Passive DNS
From BeSTGRID
[edit] Passive DNS
- Project Lead
- Bojan Zdrnja, ICT Security, ITS
- Usage
- 1 TB, VM
- Research
Our sensors are deployed at various networks around the world. The sensors passively parse network traffic and collect all authoritative DNS responses. All responses are sent to a central collector which stores them into a database. The information collected include the query, response, resource record type, TTL, timestamp and the sensor that collected this information. The database also stores first seen and last seen time stamps.
This allows us to do various analysis on the collected data. As the database stores all historical information about the seen DNS records, we are working on a reputation based system for certain domains and/or IP addresses, based on their history. Besides this, it is possible to correlate information received from various sensors so we can see geographical spread of DNS responses. Collected information can easily identify fast-flux hosts; this can help with analysis of security incidents.
- Technical Description
DNS data is captured passively by sensors at the network edge, using an architecture designed to make implementation of sensors as simple as possible. A sensor is connected to a router SPAN port in order to get complete access to all network traffic. Sensors run tcpdump, configured to write captured packets to a pcap file. Since we are only interested in DNS messages, we used the following tcpdump filter:
udp port 53 and ( udp[10] & 0x04 != 0 )
Note that our filter only captures UDP DNS replies from authoritative sources, since we filter on their "Authoritative Answer" bit. We ignore TCP (for now) to simplify our parsing code, and because we observe relatively little TCP DNS traffic at the router. Since DNS replies always include the query data (in the Question section), there is little need to also collect DNS queries. Alas, our filter can cause some problems on certain large responses. If the DNS reply is larger than the path MTU, the UDP message will be fragmented. If that occurs, the first fragment usually contains enough information for anomaly detection.
Since our sensor is placed at the network perimeter, we see two types of DNS responses: those destined for the University's local caching resolvers, and responses leaving the University's own authoritative nameservers. The former are most interesting for our purposes here, but we did not attempt to filter out the latter from our database.
The sensors have a cron job that runs every hour. First, a new tcpdump process is launched. Then, the existing tcpdump process is killed. The pcap file containing data from the previous hour is compressed and sent to the collector.
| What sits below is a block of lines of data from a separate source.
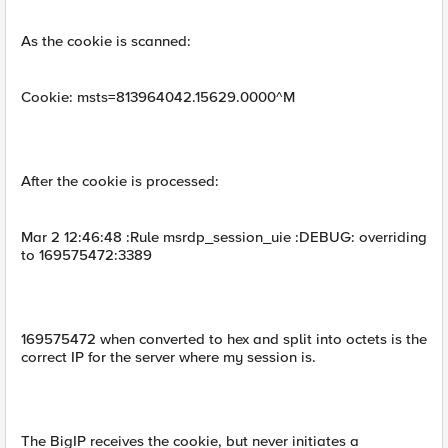
As the cookie is scanned:
Cookie: msts=813964042.15629.0000^M
After the cookie is processed:
Mar 2 12:46:48 :Rule msrdp_session_uie :DEBUG: overriding
to 169575472:3389
169575472 when converted to hex and split into octets is the
correct IP for the server where my session is.
The BigIP receives the cookie, but never initiates a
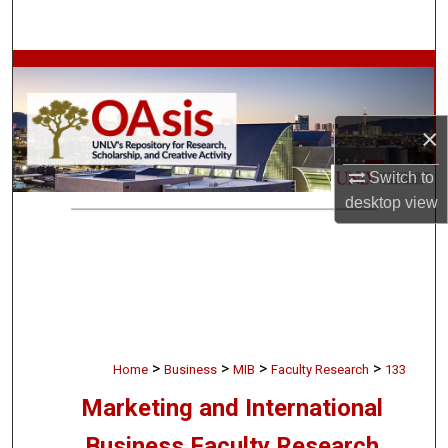
Search
Browse Collections
My Account
×
About
Switch to
desktop
view
Digital Commons Network™
>
>
>
>
Home
Business
MIB
Faculty Research
133
Marketing and International
Business Faculty Research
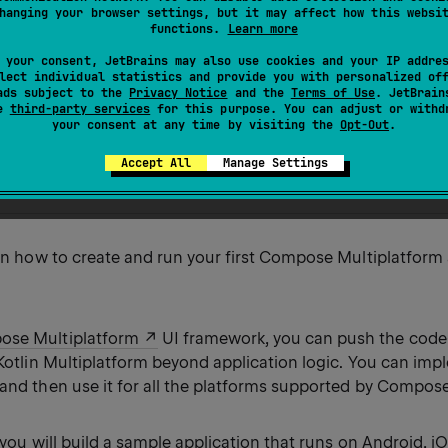
e functionality and Kotlin Multiplatform support.
hanging your browser settings, but it may affect how this websi
functions.
Learn more
rst part of the
Create a Compose Multiplatform app with s
 your consent, JetBrains may also use cookies and your IP addre
lect individual statistics and provide you with personalized of
ads subject to the
Privacy Notice
and the
Terms of Use
. JetBrain
se
third-party services
for this purpose. You can adjust or withd
our Compose Multiplatform app
your consent at any time by visiting the
Opt-Out
.
composable code
e project
Accept All
Manage Settings
ur own application
arn how to create and run your first Compose Multiplatform
se Multiplatform
UI framework, you can push the code
 Kotlin Multiplatform beyond application logic. You can imp
 and then use it for all the platforms supported by Compos
l, you will build a sample application that runs on Android, i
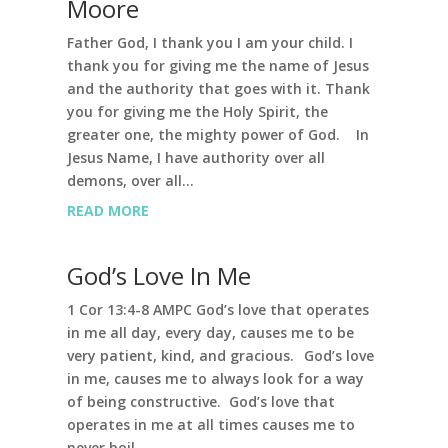
Moore
Father God, I thank you I am your child. I
thank you for giving me the name of Jesus
and the authority that goes with it. Thank
you for giving me the Holy Spirit, the
greater one, the mighty power of God. In
Jesus Name, I have authority over all
demons, over all...
READ MORE
God’s Love In Me
1 Cor 13:4-8 AMPC God’s love that operates
in me all day, every day, causes me to be
very patient, kind, and gracious. God’s love
in me, causes me to always look for a way
of being constructive. God’s love that
operates in me at all times causes me to
never boil...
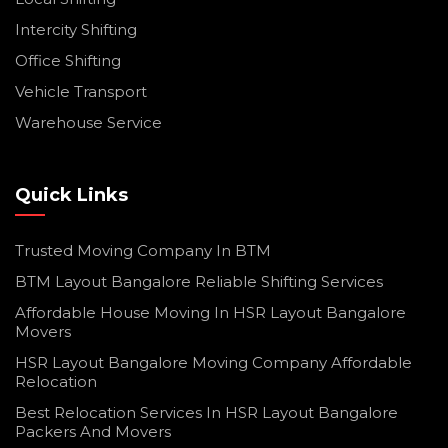
Intercity Shifting
Office Shifting
Vehicle Transport
Warehouse Service
Quick Links
Trusted Moving Company In BTM
BTM Layout Bangalore Reliable Shifting Services
Affordable House Moving In HSR Layout Bangalore
Movers
HSR Layout Bangalore Moving Company Affordable
Relocation
Best Relocation Services In HSR Layout Bangalore
Packers And Movers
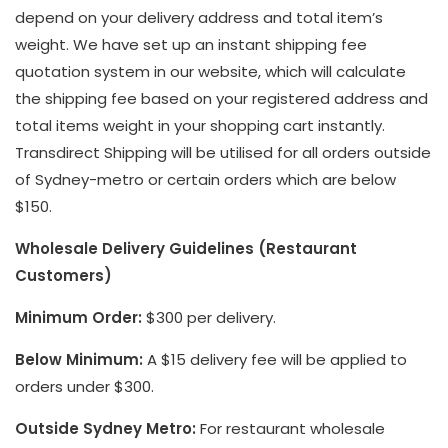
depend on your delivery address and total item’s
weight. We have set up an instant shipping fee
quotation system in our website, which will calculate
the shipping fee based on your registered address and
total items weight in your shopping cart instantly.
Transdirect Shipping will be utilised for all orders outside
of Sydney-metro or certain orders which are below
$150.
Wholesale Delivery Guidelines (Restaurant
Customers)
Minimum Order:
$300 per delivery.
Below Minimum:
A $15 delivery fee will be applied to
orders under $300.
Outside Sydney Metro:
For restaurant wholesale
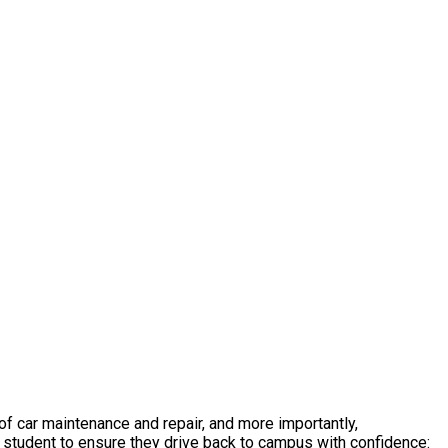
 of car maintenance and repair, and more importantly,
 student to ensure they drive back to campus with confidence:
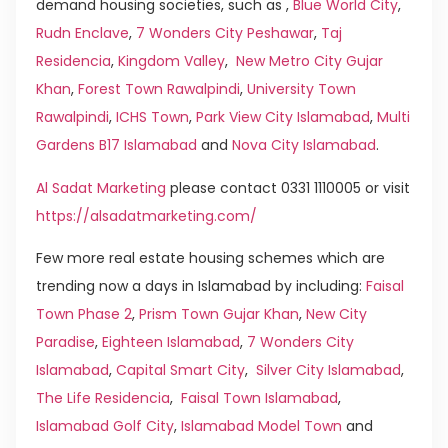
demand housing societies, such as ,
Blue World City
,
Rudn Enclave
,
7 Wonders City Peshawar
,
Taj
Residencia
,
Kingdom Valley
,
New Metro City Gujar
Khan
,
Forest Town Rawalpindi
,
University Town
Rawalpindi
,
ICHS Town
,
Park View City Islamabad
,
Multi
Gardens B17 Islamabad
and
Nova City Islamabad
.
Al Sadat Marketing
please contact 0331 1110005 or visit
https://alsadatmarketing.com/
Few more real estate housing schemes which are
trending now a days in Islamabad by including:
Faisal
Town Phase 2
,
Prism Town Gujar Khan
,
New City
Paradise
,
Eighteen Islamabad
,
7 Wonders City
Islamabad
,
Capital Smart City
,
Silver City Islamabad
,
The Life Residencia
,
Faisal Town Islamabad
,
Islamabad Golf City
,
Islamabad Model Town
and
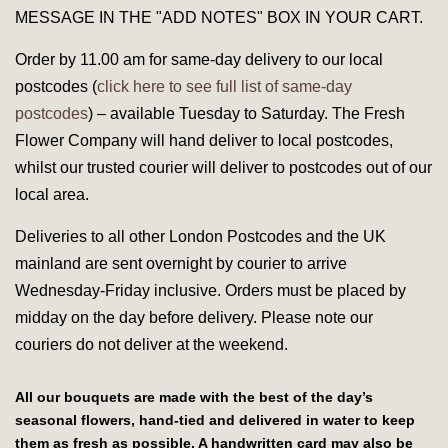
MESSAGE IN THE "ADD NOTES" BOX IN YOUR CART.
Order by 11.00 am for same-day delivery to our local
postcodes (
click here to see full list of same-day
postcodes
) – available Tuesday to Saturday. The Fresh
Flower Company will hand deliver to local postcodes,
whilst our trusted courier will deliver to postcodes out of our
local area.
Deliveries to all other London Postcodes and the UK
mainland are sent overnight by courier to arrive
Wednesday-Friday inclusive. Orders must be placed by
midday on the day before delivery. Please note our
couriers do
not
deliver at the weekend.
All our bouquets are made with the best of the day’s
seasonal flowers, hand-tied and delivered in water to keep
them as fresh as possible. A handwritten card may also be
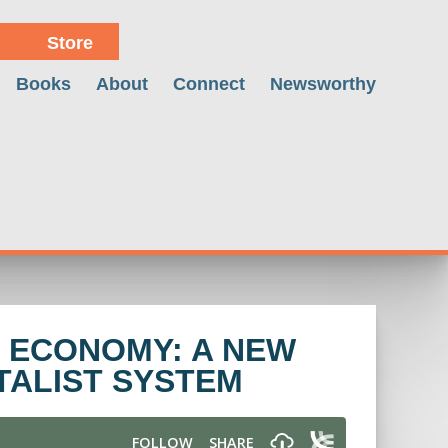
Store
Books
About
Connect
Newsworthy
 ECONOMY: A NEW
TALIST SYSTEM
Our database resides on the collector. The database holds only collected DNS data relevant for our research. The relevant data includes:
- Query name (name of the original query)
- Resource Record (RR) type (query type, ie A for address records)
- Resource Record data (answer returned by the authoritative DNS server)
- TTL (Time To Live) - value in seconds, set by the authoritative server, that allows the client DNS server or resolver to cache the answer
- First Seen Timestamp - timestamp showing when the sensor first saw this record
- Last Seen Timestamp - timestamp showing when the sensor last saw this record
- Sensor ID - ID of the sensor showing its geographical location
Rows in the database correspond to resource records in the Answer section of the DNS reply. We do not store records from the Authority or Additional sections. Incoming pcap files are preprocessed by a program that unpacks the DNS messages and removes any duplicate entries. Duplicates typically occur for popular names with short TTLs. Since the only timestamp in our database is the First Seen column, a duplicate answer does not update the database and can be safely discarded. After all the new pcap files have been properly parsed, the program imports the data to the database.